Supplied text
The novel is a double memoir, told in alternating and remarkably distinct voices. Gregory is an esthete, endlessly supercilious and charming, prone to view the world through rose-tinted pince-nez. ''I work in an art gallery,'' he tells us. ''Yes, the job is rather a grand one, as you'd expect. High salary, undemanding hours, opportunities for travel, lots of future.'' More to the point of ''Success,'' Gregory is sexually overactive. A bisexual, he would happily be a trisexual if a third sex suddenly materialized. People offer him their favors at every turn, much to the chagrin of unsuccessful Terry, his foster brother and reluctant flatmate.
Unlike Gregory, Terry is down on himself. ''I look like educated lower-class middle-management, the sort of person you walk past in the street every day and never glance at or notice or recognize again,'' he informs us at the beginning. Even worse, from his viewpoint, he has not seduced a woman for six months, and it's driving him crazy. Obsessed by this lack of amatory success, his speech is clogged with the most famous four-letter word in the language. Its abrasive monosyllable accounts for, perhaps, 15 percent of his vocabulary. One feels sorry for Terry, whose mother is dead and whose father butchered his little sister, thus forcing him upon the charity of the upper-class Ridings (Mr. Riding stumbles through the novel like a lost character from P. G. Wodehouse). But Terry's self-denigrations and complaints soon wear thin, and one quickly looks forward to Gregory's preening and strutting.

Raw records
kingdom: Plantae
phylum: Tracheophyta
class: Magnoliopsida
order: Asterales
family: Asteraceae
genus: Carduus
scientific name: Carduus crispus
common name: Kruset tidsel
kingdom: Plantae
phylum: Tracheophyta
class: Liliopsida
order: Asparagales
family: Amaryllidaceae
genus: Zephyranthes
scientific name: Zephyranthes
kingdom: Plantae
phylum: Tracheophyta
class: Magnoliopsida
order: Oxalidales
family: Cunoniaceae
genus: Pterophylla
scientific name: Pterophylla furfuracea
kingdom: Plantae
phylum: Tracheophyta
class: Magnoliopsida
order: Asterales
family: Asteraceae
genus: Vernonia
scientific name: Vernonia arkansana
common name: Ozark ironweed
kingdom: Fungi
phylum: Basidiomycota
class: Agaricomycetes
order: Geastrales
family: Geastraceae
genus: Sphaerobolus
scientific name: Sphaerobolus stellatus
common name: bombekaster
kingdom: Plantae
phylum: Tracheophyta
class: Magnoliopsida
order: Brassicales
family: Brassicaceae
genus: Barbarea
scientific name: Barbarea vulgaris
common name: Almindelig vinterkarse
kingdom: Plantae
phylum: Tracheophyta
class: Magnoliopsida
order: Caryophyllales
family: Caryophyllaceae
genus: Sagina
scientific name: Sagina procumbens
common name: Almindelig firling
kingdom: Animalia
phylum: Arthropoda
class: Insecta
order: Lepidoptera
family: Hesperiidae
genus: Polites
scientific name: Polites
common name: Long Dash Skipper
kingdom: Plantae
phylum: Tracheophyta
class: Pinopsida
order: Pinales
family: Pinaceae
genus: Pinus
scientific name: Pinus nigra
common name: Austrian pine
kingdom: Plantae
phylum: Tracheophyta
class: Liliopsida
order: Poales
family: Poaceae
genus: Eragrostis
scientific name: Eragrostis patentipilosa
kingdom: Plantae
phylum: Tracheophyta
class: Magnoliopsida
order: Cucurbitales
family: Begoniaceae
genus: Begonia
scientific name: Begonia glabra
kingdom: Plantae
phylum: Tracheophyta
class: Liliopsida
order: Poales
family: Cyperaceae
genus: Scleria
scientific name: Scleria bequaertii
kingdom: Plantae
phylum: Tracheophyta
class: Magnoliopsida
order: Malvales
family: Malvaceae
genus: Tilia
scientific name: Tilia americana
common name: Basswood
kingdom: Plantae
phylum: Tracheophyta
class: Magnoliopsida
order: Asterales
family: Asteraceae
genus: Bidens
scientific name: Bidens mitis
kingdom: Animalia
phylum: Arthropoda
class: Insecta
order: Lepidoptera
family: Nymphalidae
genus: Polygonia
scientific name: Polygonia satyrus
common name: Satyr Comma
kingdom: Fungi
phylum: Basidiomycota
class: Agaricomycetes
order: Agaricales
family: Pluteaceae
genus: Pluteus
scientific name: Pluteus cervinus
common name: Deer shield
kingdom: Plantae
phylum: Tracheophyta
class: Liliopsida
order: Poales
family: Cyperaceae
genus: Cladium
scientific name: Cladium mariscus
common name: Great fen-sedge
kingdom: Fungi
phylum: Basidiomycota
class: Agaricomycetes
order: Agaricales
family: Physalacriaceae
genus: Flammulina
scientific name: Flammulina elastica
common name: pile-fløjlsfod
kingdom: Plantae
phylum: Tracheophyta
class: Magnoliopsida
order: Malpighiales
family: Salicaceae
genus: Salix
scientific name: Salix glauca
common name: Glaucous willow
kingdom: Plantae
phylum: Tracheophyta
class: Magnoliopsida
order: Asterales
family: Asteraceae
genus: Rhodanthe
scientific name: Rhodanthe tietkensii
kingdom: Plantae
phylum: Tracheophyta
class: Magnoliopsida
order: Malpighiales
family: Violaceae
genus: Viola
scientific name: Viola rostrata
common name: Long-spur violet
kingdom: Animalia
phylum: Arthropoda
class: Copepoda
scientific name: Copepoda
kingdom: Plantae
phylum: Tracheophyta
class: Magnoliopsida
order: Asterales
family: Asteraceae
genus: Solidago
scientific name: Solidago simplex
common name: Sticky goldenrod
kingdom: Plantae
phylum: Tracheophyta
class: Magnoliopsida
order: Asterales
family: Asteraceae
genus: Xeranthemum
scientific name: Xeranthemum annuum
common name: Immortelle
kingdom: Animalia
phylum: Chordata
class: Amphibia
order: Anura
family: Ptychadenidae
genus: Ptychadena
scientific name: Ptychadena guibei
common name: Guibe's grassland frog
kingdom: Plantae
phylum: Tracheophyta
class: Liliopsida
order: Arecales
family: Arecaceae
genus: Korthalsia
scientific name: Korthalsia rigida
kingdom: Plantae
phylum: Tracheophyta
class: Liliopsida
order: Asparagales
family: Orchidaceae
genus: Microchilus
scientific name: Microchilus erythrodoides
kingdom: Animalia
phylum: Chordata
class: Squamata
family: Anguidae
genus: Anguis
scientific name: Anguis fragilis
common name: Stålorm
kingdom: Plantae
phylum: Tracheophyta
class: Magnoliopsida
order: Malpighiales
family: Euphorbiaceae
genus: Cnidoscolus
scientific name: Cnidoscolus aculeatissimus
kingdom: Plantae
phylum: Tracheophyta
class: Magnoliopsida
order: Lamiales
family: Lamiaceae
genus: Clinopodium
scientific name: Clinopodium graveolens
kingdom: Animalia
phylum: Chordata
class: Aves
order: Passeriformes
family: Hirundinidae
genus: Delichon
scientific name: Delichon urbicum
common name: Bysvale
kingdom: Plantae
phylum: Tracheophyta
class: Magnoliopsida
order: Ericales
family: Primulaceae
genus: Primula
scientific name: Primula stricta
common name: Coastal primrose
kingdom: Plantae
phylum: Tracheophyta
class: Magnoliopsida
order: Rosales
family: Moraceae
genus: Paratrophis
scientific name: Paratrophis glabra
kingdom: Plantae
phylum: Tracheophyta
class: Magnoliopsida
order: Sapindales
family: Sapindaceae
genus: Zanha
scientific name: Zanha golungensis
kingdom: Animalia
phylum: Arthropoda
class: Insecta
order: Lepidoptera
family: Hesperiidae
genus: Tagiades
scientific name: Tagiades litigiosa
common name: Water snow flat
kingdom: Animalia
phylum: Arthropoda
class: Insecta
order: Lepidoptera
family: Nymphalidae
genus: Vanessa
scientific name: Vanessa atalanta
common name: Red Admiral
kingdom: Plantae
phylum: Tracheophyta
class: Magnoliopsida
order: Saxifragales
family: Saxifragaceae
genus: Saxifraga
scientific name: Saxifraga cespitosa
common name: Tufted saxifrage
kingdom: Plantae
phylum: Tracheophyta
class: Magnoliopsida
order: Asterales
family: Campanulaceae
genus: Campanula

Things to do
1. Summarize the review excerpt in two sentences.
2. According to the review excerpt, how long has it been since Terry last seduced a woman?

Outputs in order
1. The novel is a double memoir told in alternating voices by Gregory, a charming and supercilious art-gallery employee who is sexually overactive, and Terry, his unsuccessful foster brother and reluctant flatmate, who has not seduced a woman in six months. Terry's hard family history makes him pitiable at first, but his profane self-denigration and complaints soon wear thin, and the reader comes to look forward to Gregory's preening and strutting.

2. Six months.